With the implementation of the plan by collective agreement, there is the possibility of incorporating a clause providing for the full payment of contractual amounts, under the terms of article 477-B of the CLT.
- Termination of employees
In more drastic cases, the employer will have to resort to dismissals that may be individual or collective, also known as mass dismissal, which can be characterized as the termination of several employment contracts at once for reasons linked to economic causes.
Considering the current crisis caused by the pandemic mentioned above, it is possible to argue that the dismissal occurred due to force majeure, under the terms of article 501 of the CLT. One of the possibilities for dismissal is that of article 501 of the CLT, which deals with dismissal due to force majeure. Force majeure is any event that is unavoidable in relation to the employer's will, and the employer did not directly or indirectly contribute to the event, making it impossible to continue the employment contract.

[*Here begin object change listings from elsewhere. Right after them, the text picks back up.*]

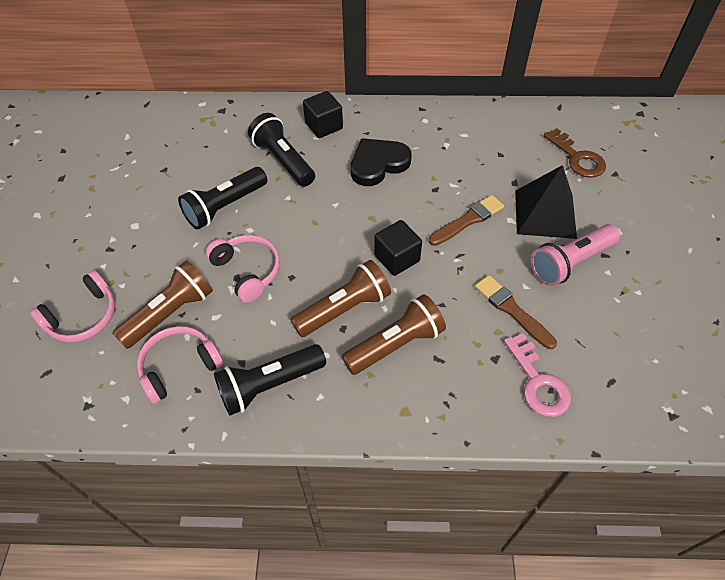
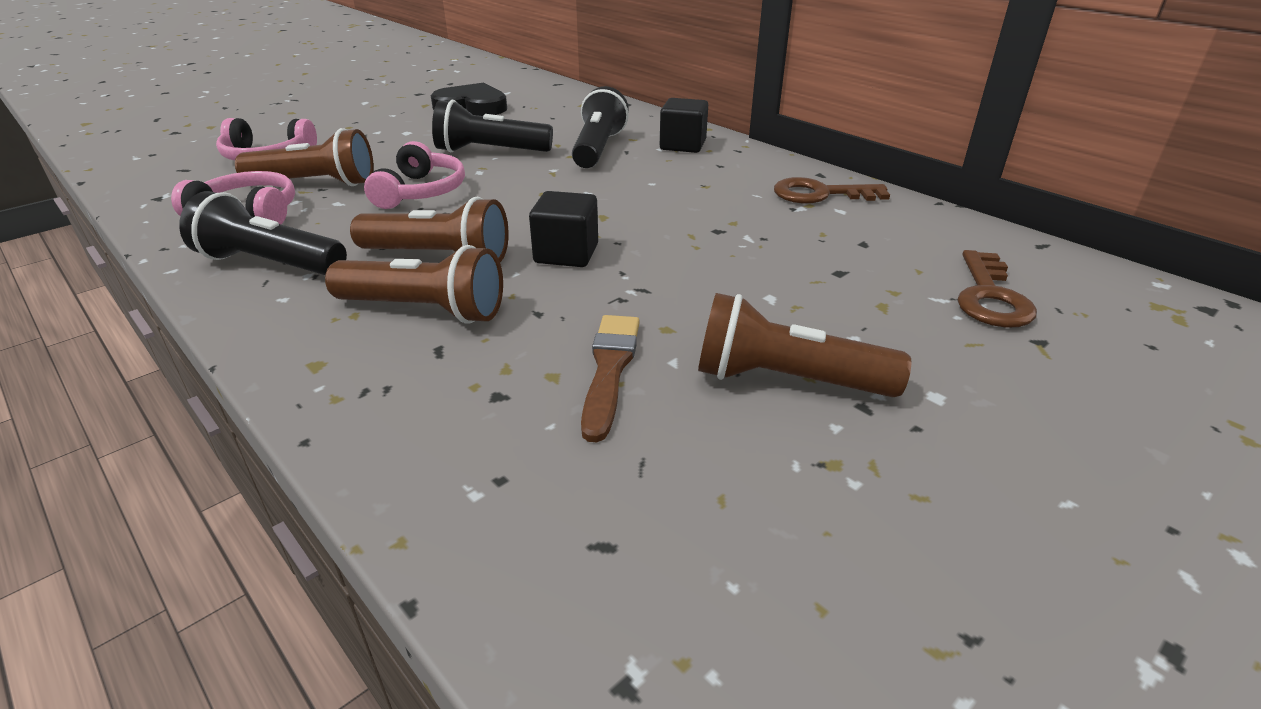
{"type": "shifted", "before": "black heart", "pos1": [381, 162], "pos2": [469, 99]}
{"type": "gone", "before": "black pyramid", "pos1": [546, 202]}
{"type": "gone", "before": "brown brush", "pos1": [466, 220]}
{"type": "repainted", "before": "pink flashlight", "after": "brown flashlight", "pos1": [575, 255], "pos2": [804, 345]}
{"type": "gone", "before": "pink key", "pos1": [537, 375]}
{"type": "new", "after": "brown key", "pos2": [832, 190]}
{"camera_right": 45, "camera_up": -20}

The characterization of force majeure will result in a reduction in the amounts due under the title of severance pay, in particular, a reduction by half of the FGTS fine.
- Employee on leave
In the event of suspicion or confirmation of the disease, the employee who proves his/her medical absence will be considered to have a justified absence, with the employer having to cover the first 15 days, subsequently forwarding the benefit to Social Security for payment of the benefit due.
It is worth remembering that during the period of suspension of the employment contract, the employer must maintain the health plan regularly granted to the employee.
- Employees in isolation – Law 13,979/20
Given the seriousness and high risk of contamination, the Federal Government has been adopting several measures to mitigate contamination in the country. Among them, Law No. 13,979/20 was sanctioned in early February, regulated by Ordinance No. 356/20, which establishes measures to control and combat the new virus. The Law defines the concepts of isolation (separation of people with confirmed disease) and quarantine (separation of people suspected of contamination) and determines in article 3, § 3, the labor consequences that will result from quarantine and/or isolation.
Isolation and quarantine are basically the restriction of activities or separation of people, luggage, containers, animals, means of transport or goods suspected of being infected from people who are not sick, in order to prevent possible contamination or the spread of the virus.
According to § 3 of article 3 of the aforementioned law, the period in which the employee is in isolation must be counted as a justified absence. Therefore, it is prohibited to deduct this period from his/her salary.